*Passage given*:
Wednesday, October 19, 2011


People have commented that I seldom talk (publicly at least) about my career in the theatre.

That part of my life sort of wound down in the 1980s and pretty much ended completely in the mid-90s.

I sang Sharpless in Madama Butterfly in Laguna Hills for my good friend and longtime coach CHARLES ROSS PERLEE opposite Korean opera diva VICTORINE LEE as Butterfly and DOROTHY DALLAS as her companion and servant SUZUKI as my farewell performance in Opera.

I believe CHRIS LAICONAS was the Pinkerton.

I sang many performances of Sharpless in my career and far more performances as PAPAGENO in Mozart’s THE MAGIC FLUTE (a role I have always despised. I am probably the only baritone who cut the arias from 3 verses to 2 and on one occasion a single verse).

My singing career was shadowed by my designing and directing which brings me to a story I wanted to share with my readers-I directed a Metropolitan Opera DIVA when she was barely out of high school.

It was inevitable that I would end up directing (and designing) a production of Magic Flute.

As it happens I was working with some of the people I had done my debut performance with as Papageno back in 1971.

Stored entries
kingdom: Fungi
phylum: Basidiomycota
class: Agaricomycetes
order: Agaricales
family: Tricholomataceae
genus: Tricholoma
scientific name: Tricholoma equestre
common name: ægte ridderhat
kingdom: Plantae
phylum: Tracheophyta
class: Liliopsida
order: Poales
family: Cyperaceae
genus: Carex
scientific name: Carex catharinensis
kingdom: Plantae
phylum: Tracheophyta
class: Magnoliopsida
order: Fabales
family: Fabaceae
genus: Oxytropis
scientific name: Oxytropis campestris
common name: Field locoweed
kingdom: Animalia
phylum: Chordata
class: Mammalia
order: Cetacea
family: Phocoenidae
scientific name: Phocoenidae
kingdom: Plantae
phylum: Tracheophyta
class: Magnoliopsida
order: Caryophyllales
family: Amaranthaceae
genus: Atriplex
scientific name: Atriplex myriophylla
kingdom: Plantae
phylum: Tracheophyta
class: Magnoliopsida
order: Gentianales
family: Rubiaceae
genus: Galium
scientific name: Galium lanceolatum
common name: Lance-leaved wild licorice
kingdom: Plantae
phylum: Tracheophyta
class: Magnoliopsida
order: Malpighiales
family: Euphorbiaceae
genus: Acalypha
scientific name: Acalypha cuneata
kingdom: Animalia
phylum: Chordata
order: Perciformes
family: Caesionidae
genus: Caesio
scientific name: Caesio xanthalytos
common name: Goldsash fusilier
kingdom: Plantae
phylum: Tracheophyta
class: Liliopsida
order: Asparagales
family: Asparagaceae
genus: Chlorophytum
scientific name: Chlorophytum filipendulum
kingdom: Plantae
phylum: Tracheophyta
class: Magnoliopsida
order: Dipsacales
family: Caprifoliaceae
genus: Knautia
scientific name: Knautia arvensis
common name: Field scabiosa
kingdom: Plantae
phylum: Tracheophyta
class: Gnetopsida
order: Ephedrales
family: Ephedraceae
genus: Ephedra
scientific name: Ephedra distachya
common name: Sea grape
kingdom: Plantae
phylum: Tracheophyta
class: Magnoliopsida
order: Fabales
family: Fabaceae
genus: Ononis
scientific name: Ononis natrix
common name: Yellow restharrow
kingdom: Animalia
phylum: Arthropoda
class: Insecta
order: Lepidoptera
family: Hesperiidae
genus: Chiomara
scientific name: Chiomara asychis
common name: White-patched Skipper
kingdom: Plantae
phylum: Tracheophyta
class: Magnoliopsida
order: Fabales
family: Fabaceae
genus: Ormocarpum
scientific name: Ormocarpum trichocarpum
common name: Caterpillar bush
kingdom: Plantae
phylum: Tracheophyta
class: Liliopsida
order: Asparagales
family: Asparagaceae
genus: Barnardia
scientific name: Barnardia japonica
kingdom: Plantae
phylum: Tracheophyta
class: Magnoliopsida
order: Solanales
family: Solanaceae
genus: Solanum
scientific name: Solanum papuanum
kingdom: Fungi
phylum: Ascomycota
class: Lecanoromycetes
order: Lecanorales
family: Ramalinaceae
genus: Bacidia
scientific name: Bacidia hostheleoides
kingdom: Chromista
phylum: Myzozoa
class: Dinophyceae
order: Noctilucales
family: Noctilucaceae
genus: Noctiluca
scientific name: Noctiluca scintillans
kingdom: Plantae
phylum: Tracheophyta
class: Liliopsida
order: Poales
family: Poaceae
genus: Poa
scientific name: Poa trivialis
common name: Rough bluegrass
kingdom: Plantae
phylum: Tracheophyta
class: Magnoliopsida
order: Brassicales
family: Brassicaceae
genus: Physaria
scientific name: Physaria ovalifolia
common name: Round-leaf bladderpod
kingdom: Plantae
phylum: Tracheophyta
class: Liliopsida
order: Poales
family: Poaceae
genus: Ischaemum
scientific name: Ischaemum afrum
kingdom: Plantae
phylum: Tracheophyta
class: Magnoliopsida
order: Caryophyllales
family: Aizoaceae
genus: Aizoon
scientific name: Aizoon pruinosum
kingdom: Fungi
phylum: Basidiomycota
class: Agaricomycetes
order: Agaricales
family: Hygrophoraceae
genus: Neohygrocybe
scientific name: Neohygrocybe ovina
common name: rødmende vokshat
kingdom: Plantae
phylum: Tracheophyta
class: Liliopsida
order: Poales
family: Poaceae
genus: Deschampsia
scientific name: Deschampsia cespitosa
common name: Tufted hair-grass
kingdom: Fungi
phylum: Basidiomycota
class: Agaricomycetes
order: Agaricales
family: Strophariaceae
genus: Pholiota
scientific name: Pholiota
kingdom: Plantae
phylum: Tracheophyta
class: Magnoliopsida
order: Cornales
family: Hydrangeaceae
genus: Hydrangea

*Set tasks*:
1 > Update the post on the theatre career from "I sang Sharpless" to "of high school.", putting "Goro" in place of "Sharpless".
2 > Answer these questions from the post on the theatre career.
(a) Where was the farewell performance of Madama Butterfly given?
(b) Who does the writer believe sang Pinkerton?
(c) In what year did the writer first perform as Papageno?
3 > Resume the post on the theatre career from its last sentence.
The data is separate material and has no connection to the post on the theatre career.

*Answers to the problems*:
1 >
I sang Goro in Madama Butterfly in Laguna Hills for my good friend and longtime coach CHARLES ROSS PERLEE opposite Korean opera diva VICTORINE LEE as Butterfly and DOROTHY DALLAS as her companion and servant SUZUKI as my farewell performance in Opera.

I believe CHRIS LAICONAS was the Pinkerton.

I sang many performances of Goro in my career and far more performances as PAPAGENO in Mozart’s THE MAGIC FLUTE (a role I have always despised. I am probably the only baritone who cut the arias from 3 verses to 2 and on one occasion a single verse).

My singing career was shadowed by my designing and directing which brings me to a story I wanted to share with my readers-I directed a Metropolitan Opera DIVA when she was barely out of high school.

2 >
(a) Laguna Hills
(b) Chris Laiconas
(c) 1971

3 >
MAESTRO FRANK FETTA was at the helm musically and former co performer and director GARY FISHER a marvelous Canadian tenor was Tamino…My dear friend, the late EUGENIA HAMILTON (contralto) was one of the three ladies.

In the 1971 production celebrity voice teacher divine JOAN ZAJAC (the woman who groomed Emmy Rossing for PHANTOM on screen not to mention Cybil Shepard in years past) was the QUEEN.

Joanie and I also sang Hansel and Gretel together and I directed her in BOHEME as MIMI.

In the West End Opera Production I don’t remember many of the cast except ROBIN BUCK a handsome baritone who may be best known for his performances in the Glory of Christmas as the Crystal Cathedral (he is on the video of the production) and one other, a beautiful young soprano named ELIZABETH BIGGS.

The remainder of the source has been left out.